Imagine you are collaborating on a project with a colleague who has been struggling to complete their assigned tasks. Concerned about their progress, you decide to check in with them. However, upon your inquiry, they immediately become defensive and hostile. At this point, it becomes clear that they are not comfortable discussing their emotions and are solely focused on completing the project.

In response, you can acknowledge their emotional state by saying something like, "I can tell that this situation has been really frustrating for you. Can you tell me a little bit more about what's been going on?" However, it is likely they will reject the notion of discussing their feelings, potentially even expressing a desire to solely focus on the project and avoid emotional conversations. Pushing further may lead to increased frustration or even a sense of disrespect.

To adapt your approach, explicitly acknowledge their preference not to delve into emotions and shift the conversation towards their perspective on the project. For instance, you can say, "Okay, I understand that you'd rather not discuss emotions and prefer to concentrate on the project. I respect that. Please share your thoughts and insights on the project." By acknowledging their desire to avoid emotional discussion, you demonstrate your respect for their boundaries.

As they explain their perspective, listen attentively, and summarize their thoughts to ensure understanding. Empathize with their viewpoint, showing that you genuinely comprehend their position. By adopting this approach, you are still utilizing the principles of Compassionate Curiosity® but directing your focus towards their perspectives rather than their emotions. This shift maintains the calming effect of Compassionate Curiosity® and promotes emotional stability, facilitating a more productive conversation for both parties involved.
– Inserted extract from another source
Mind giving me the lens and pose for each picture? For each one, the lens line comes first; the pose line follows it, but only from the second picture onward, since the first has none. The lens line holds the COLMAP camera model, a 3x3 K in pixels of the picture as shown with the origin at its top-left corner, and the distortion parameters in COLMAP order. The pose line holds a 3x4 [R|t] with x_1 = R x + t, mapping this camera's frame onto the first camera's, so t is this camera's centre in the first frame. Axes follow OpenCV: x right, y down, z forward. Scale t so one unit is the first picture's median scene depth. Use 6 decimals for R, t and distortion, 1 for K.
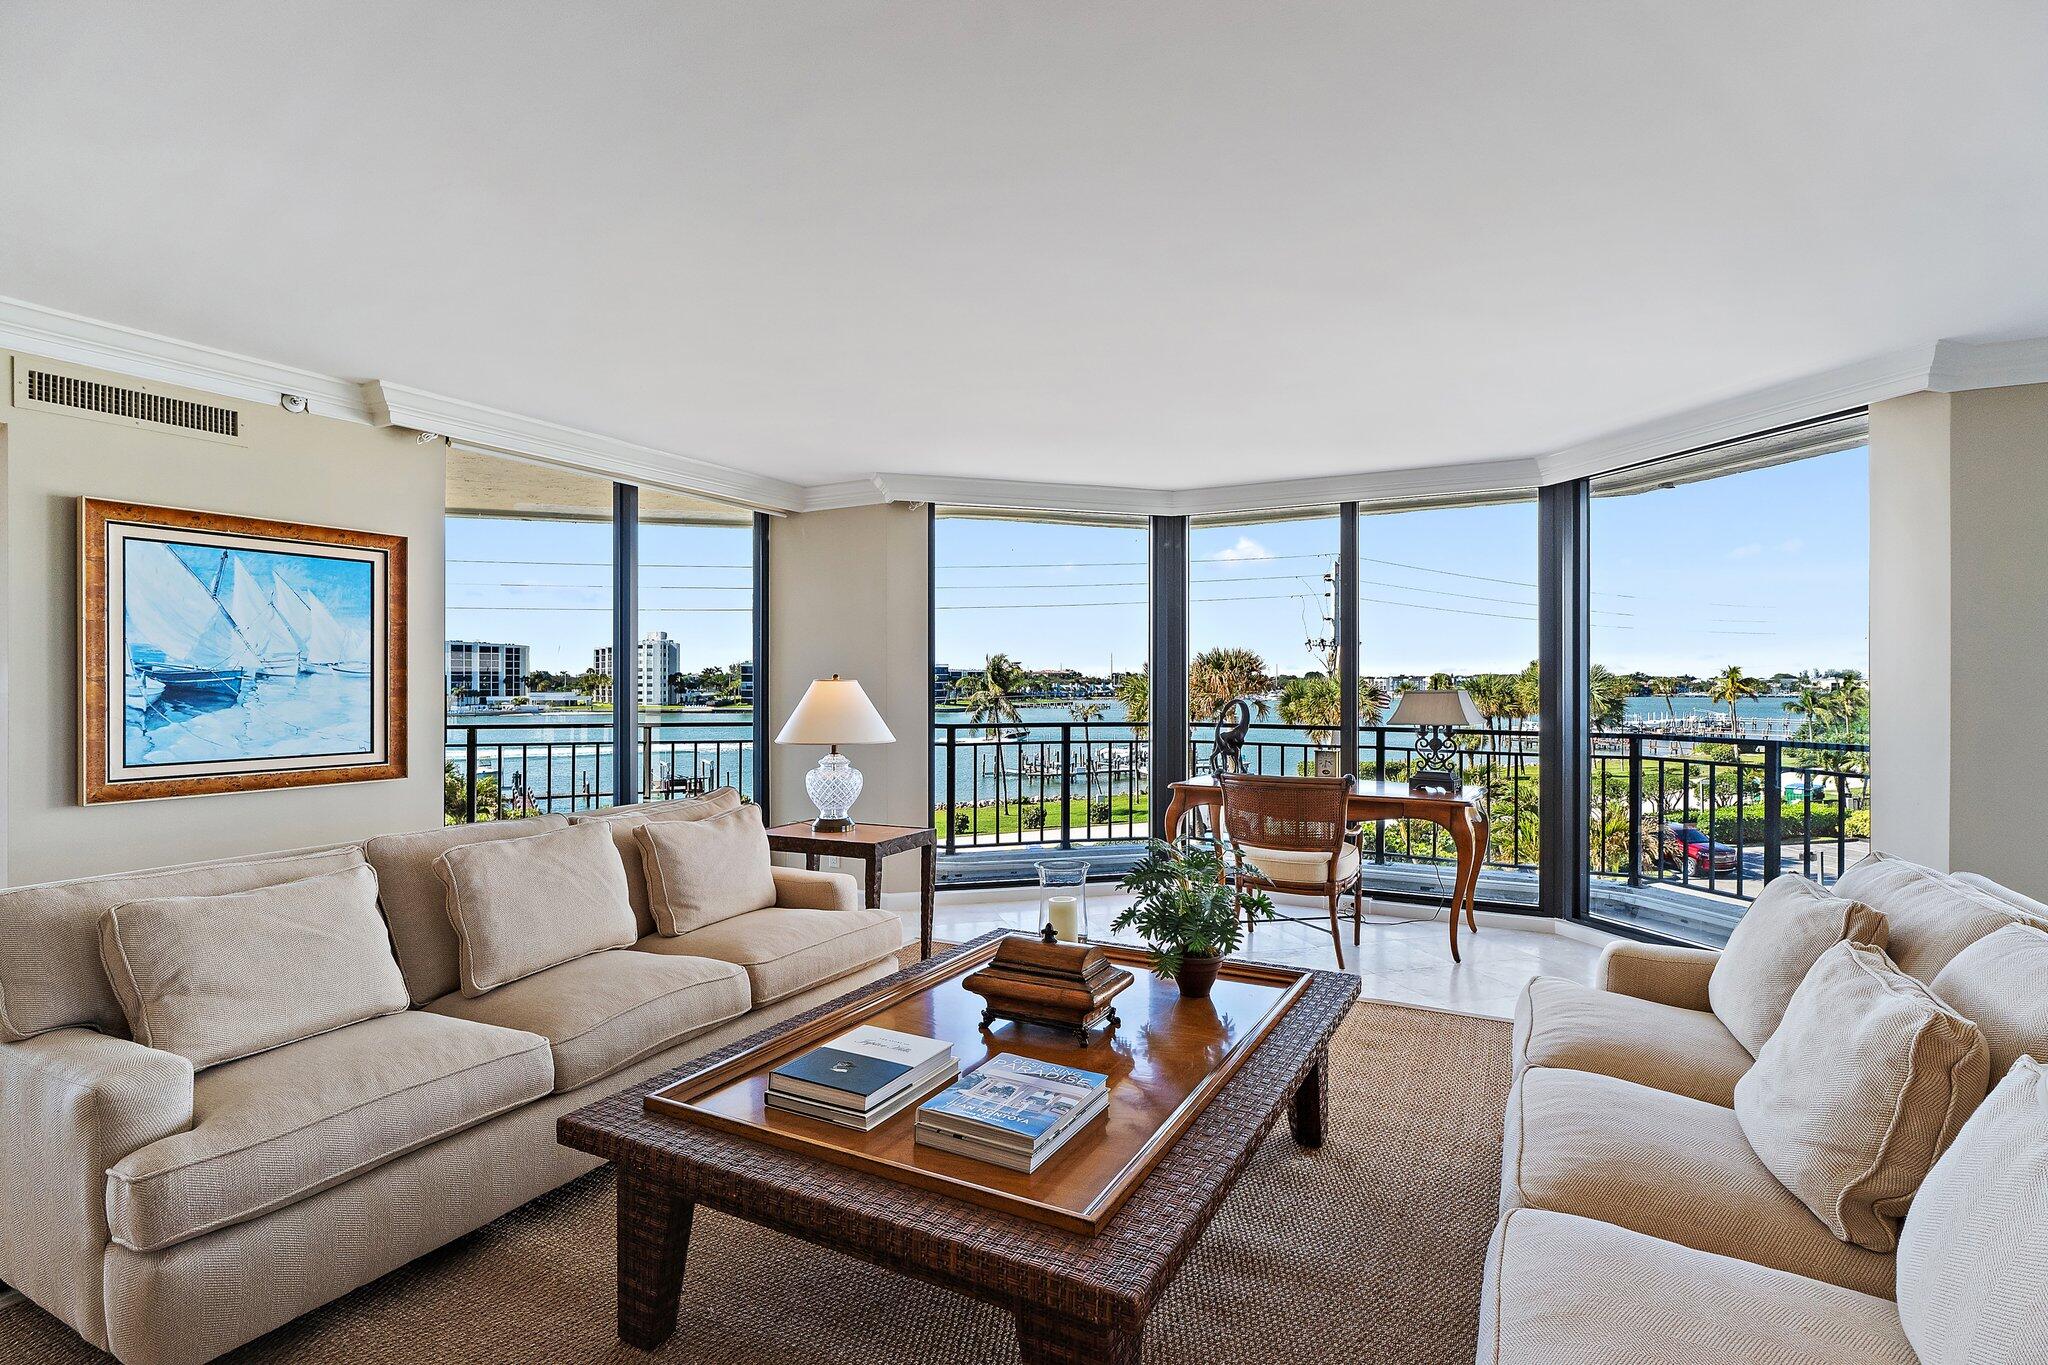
lens RADIAL K [[990.5, 0, 1028.6], [0, 990.5, 677.8], [0, 0, 1]] dist [0.003475, -0.000790]
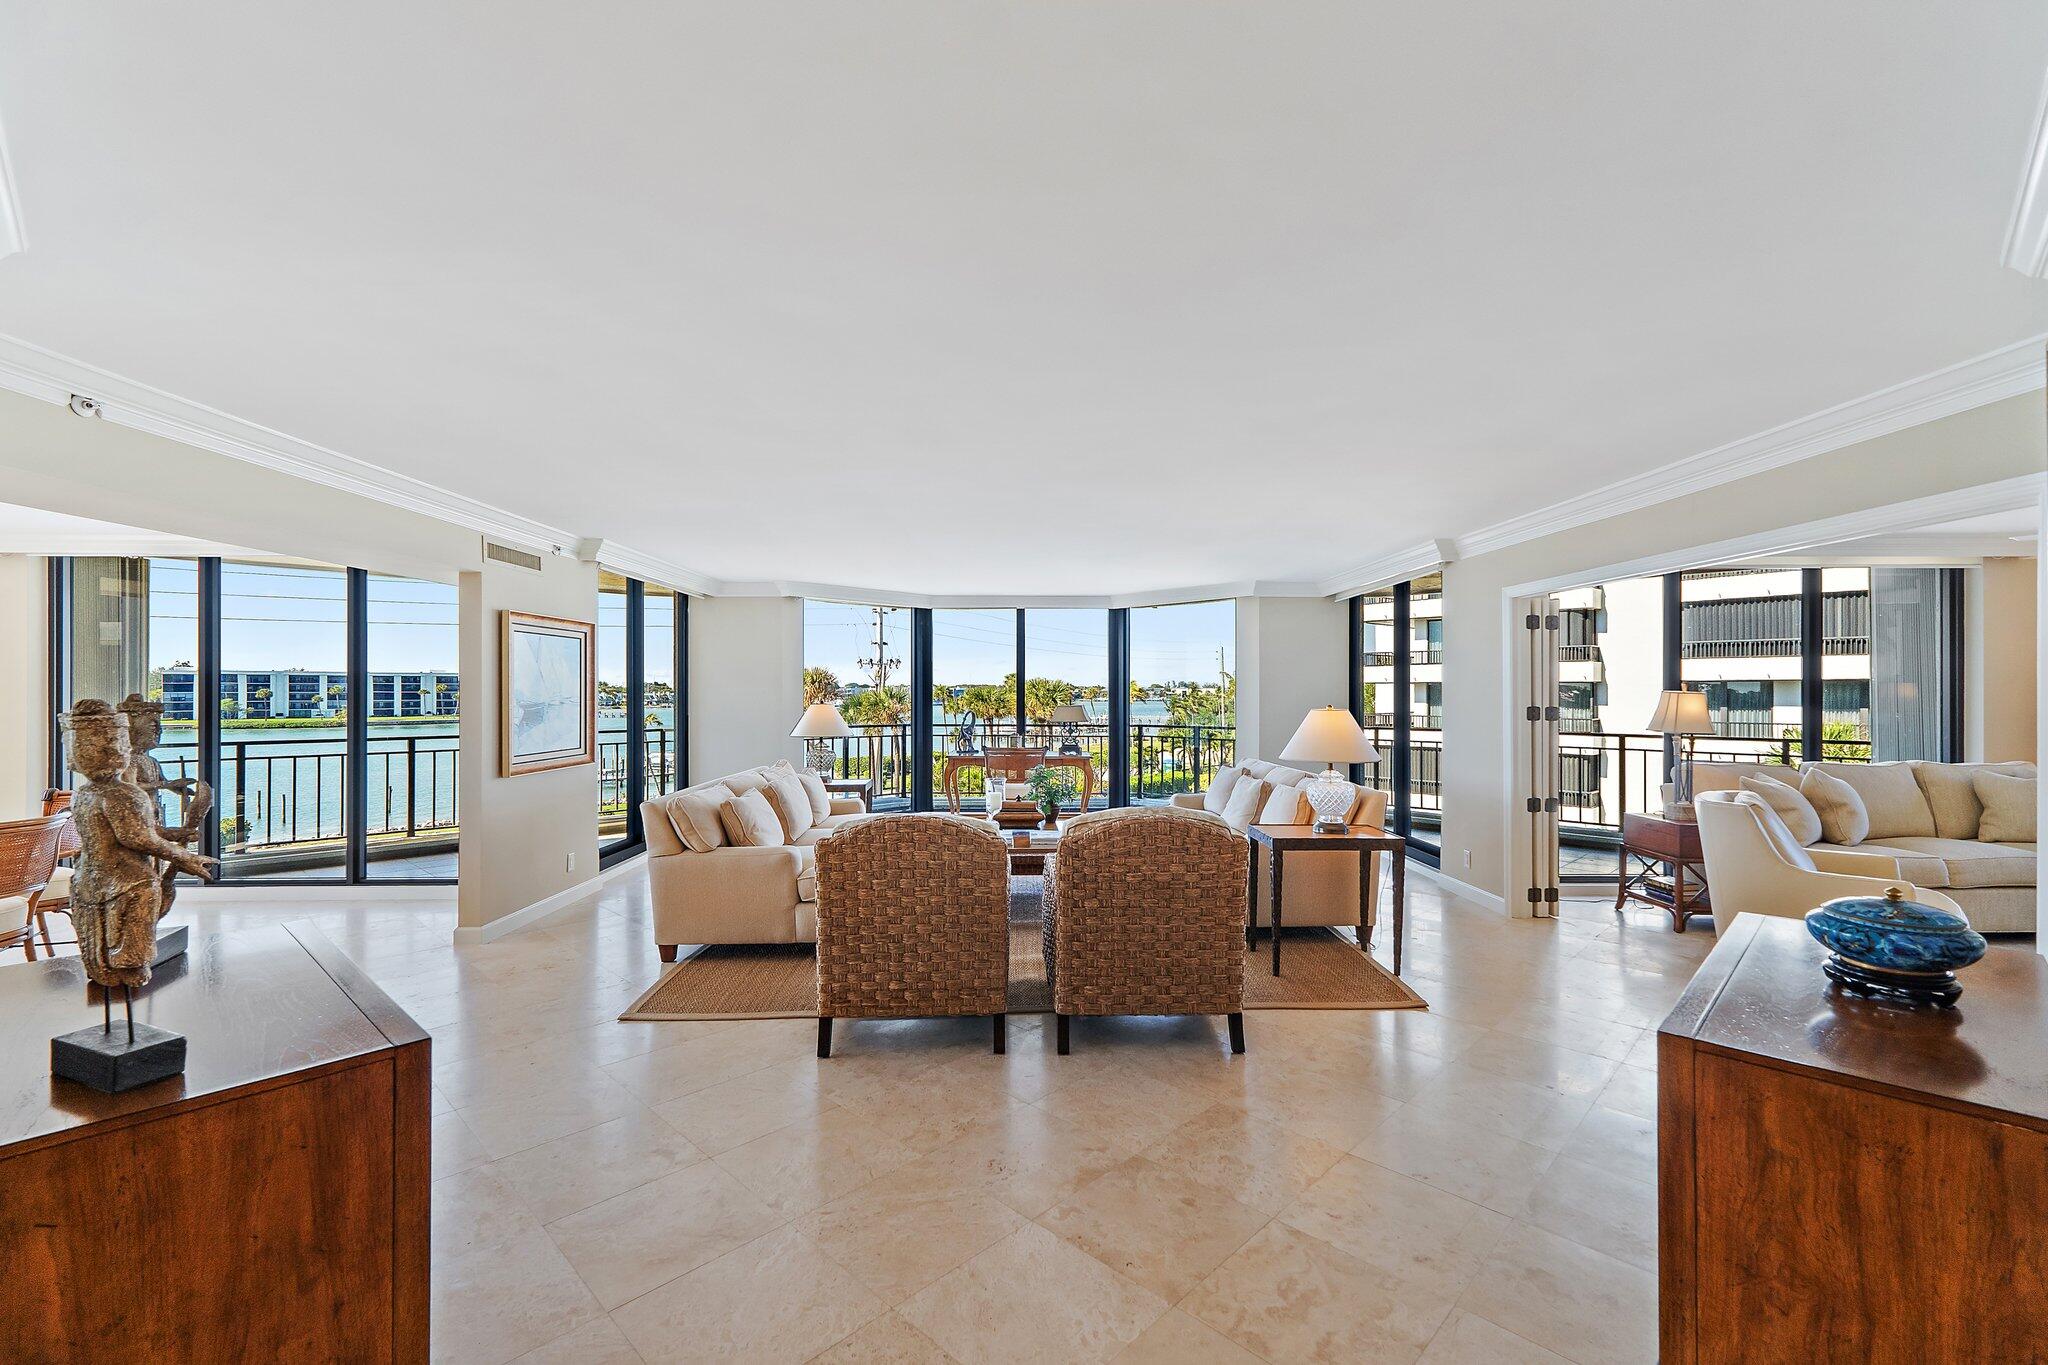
lens RADIAL K [[873.7, 0, 1021.4], [0, 873.7, 688.2], [0, 0, 1]] dist [0.014290, -0.002606]
pose [[0.877870, -0.000539, 0.478899, -0.509921], [-0.000085, 0.999999, 0.001281, -0.022614], [-0.478900, -0.001165, 0.877869, -0.510280]]
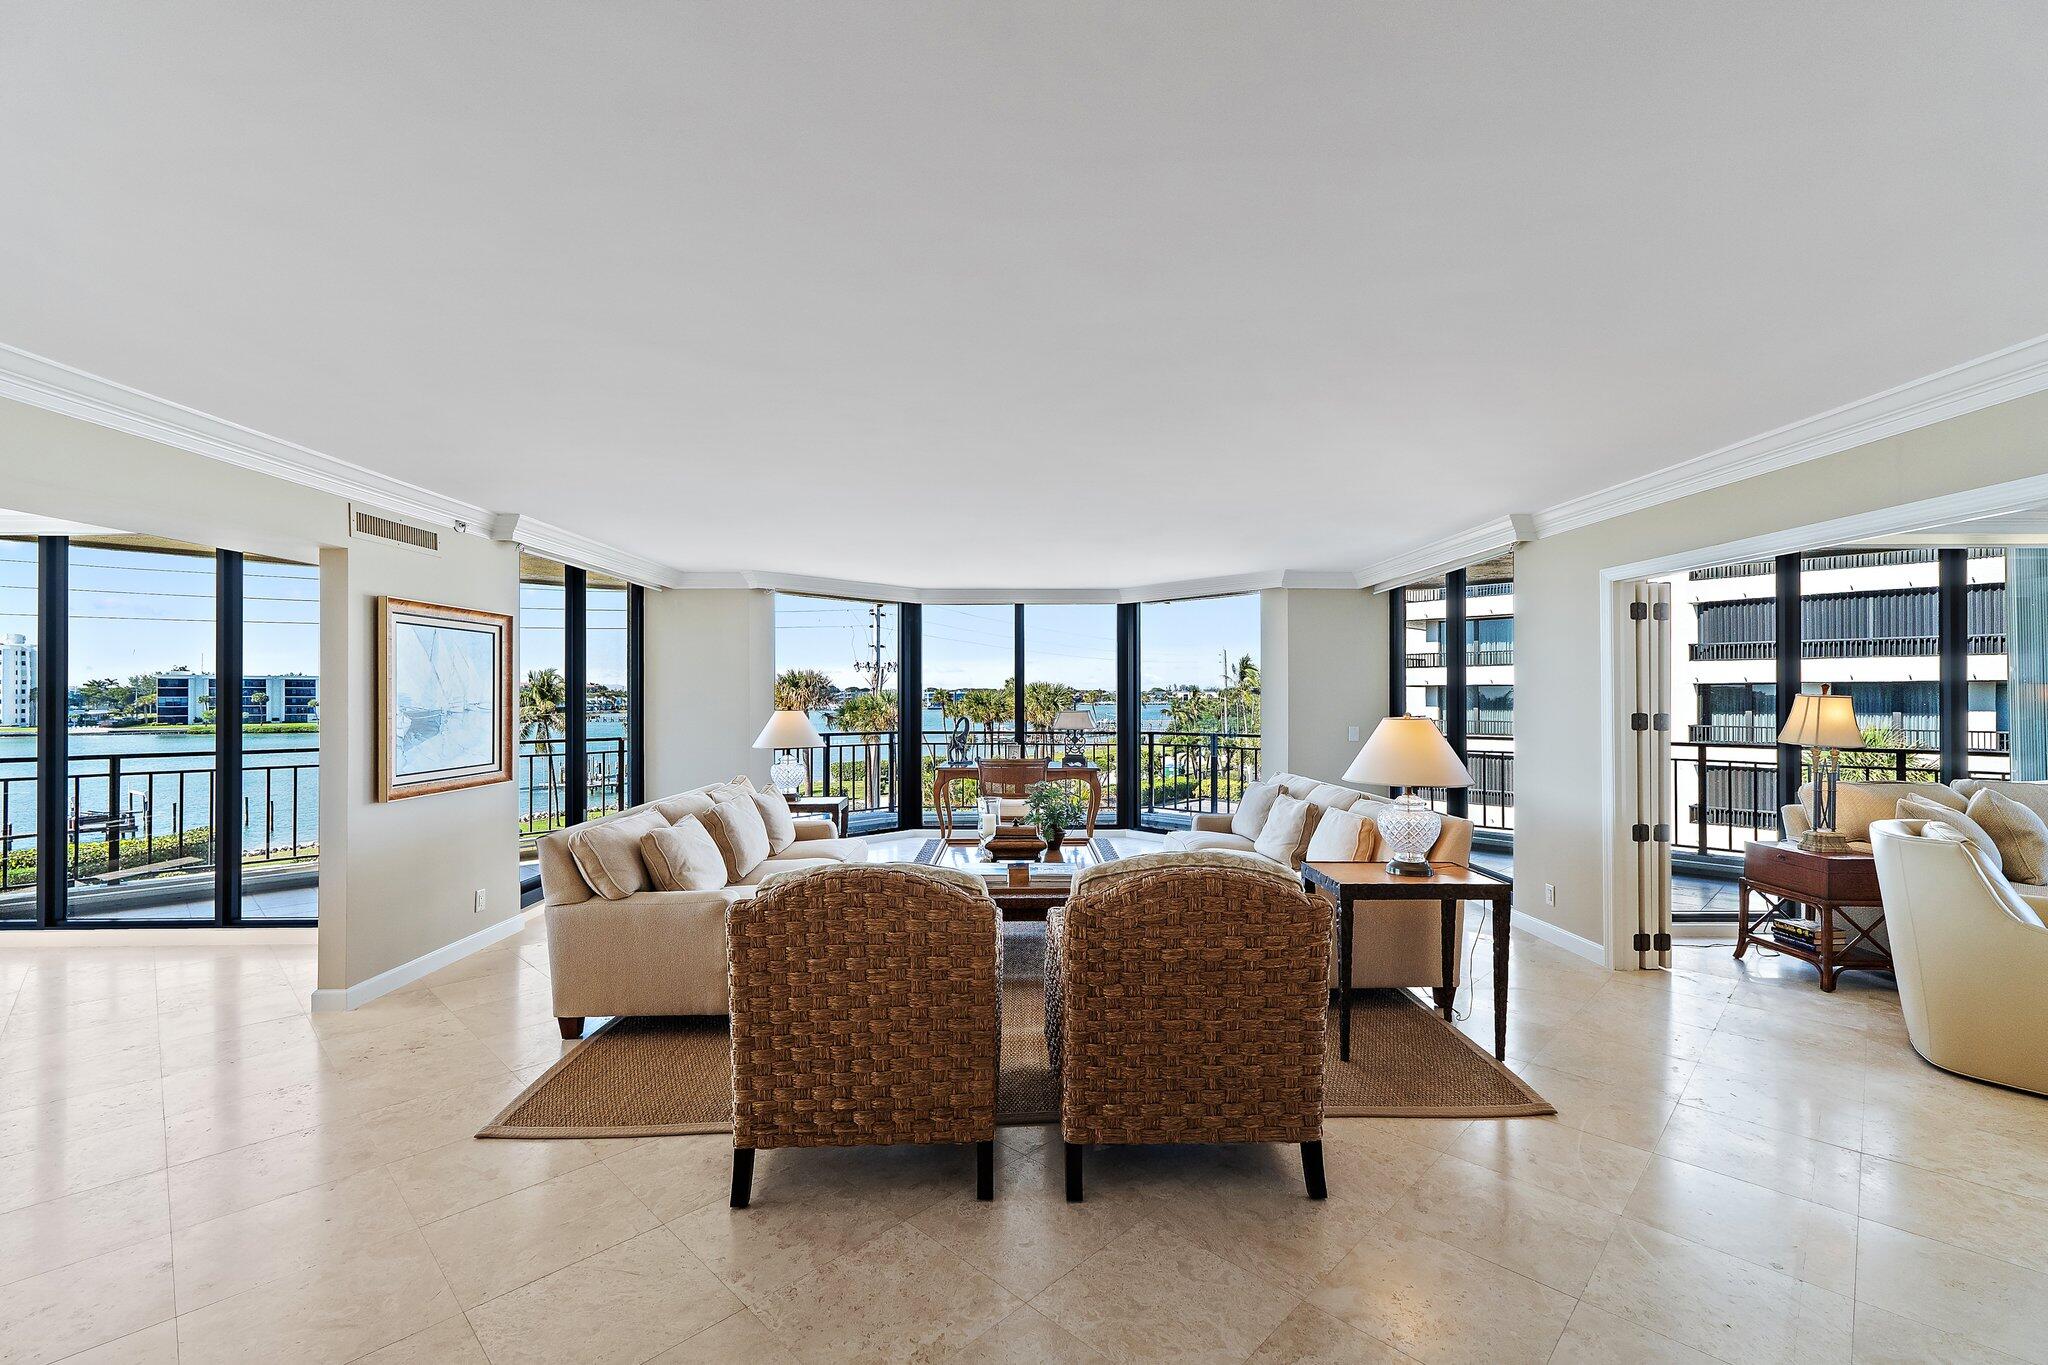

When it comes to the difficult conversations in our lives, try to remember that the only thing you can control is yourself. Negotiating with someone who poor emotional regulation skills can be extremely challenging. This obstacle is only magnified by their resistance to working through the emotions in a productive way.

Regain control by shifting your perspective to one that is curious about theirs. Respect boundaries and ground yourself in the values you hope to bring to each engagement. This approach will allow for a more productive dialogue while also enhancing the potential for uncovering an effective solution.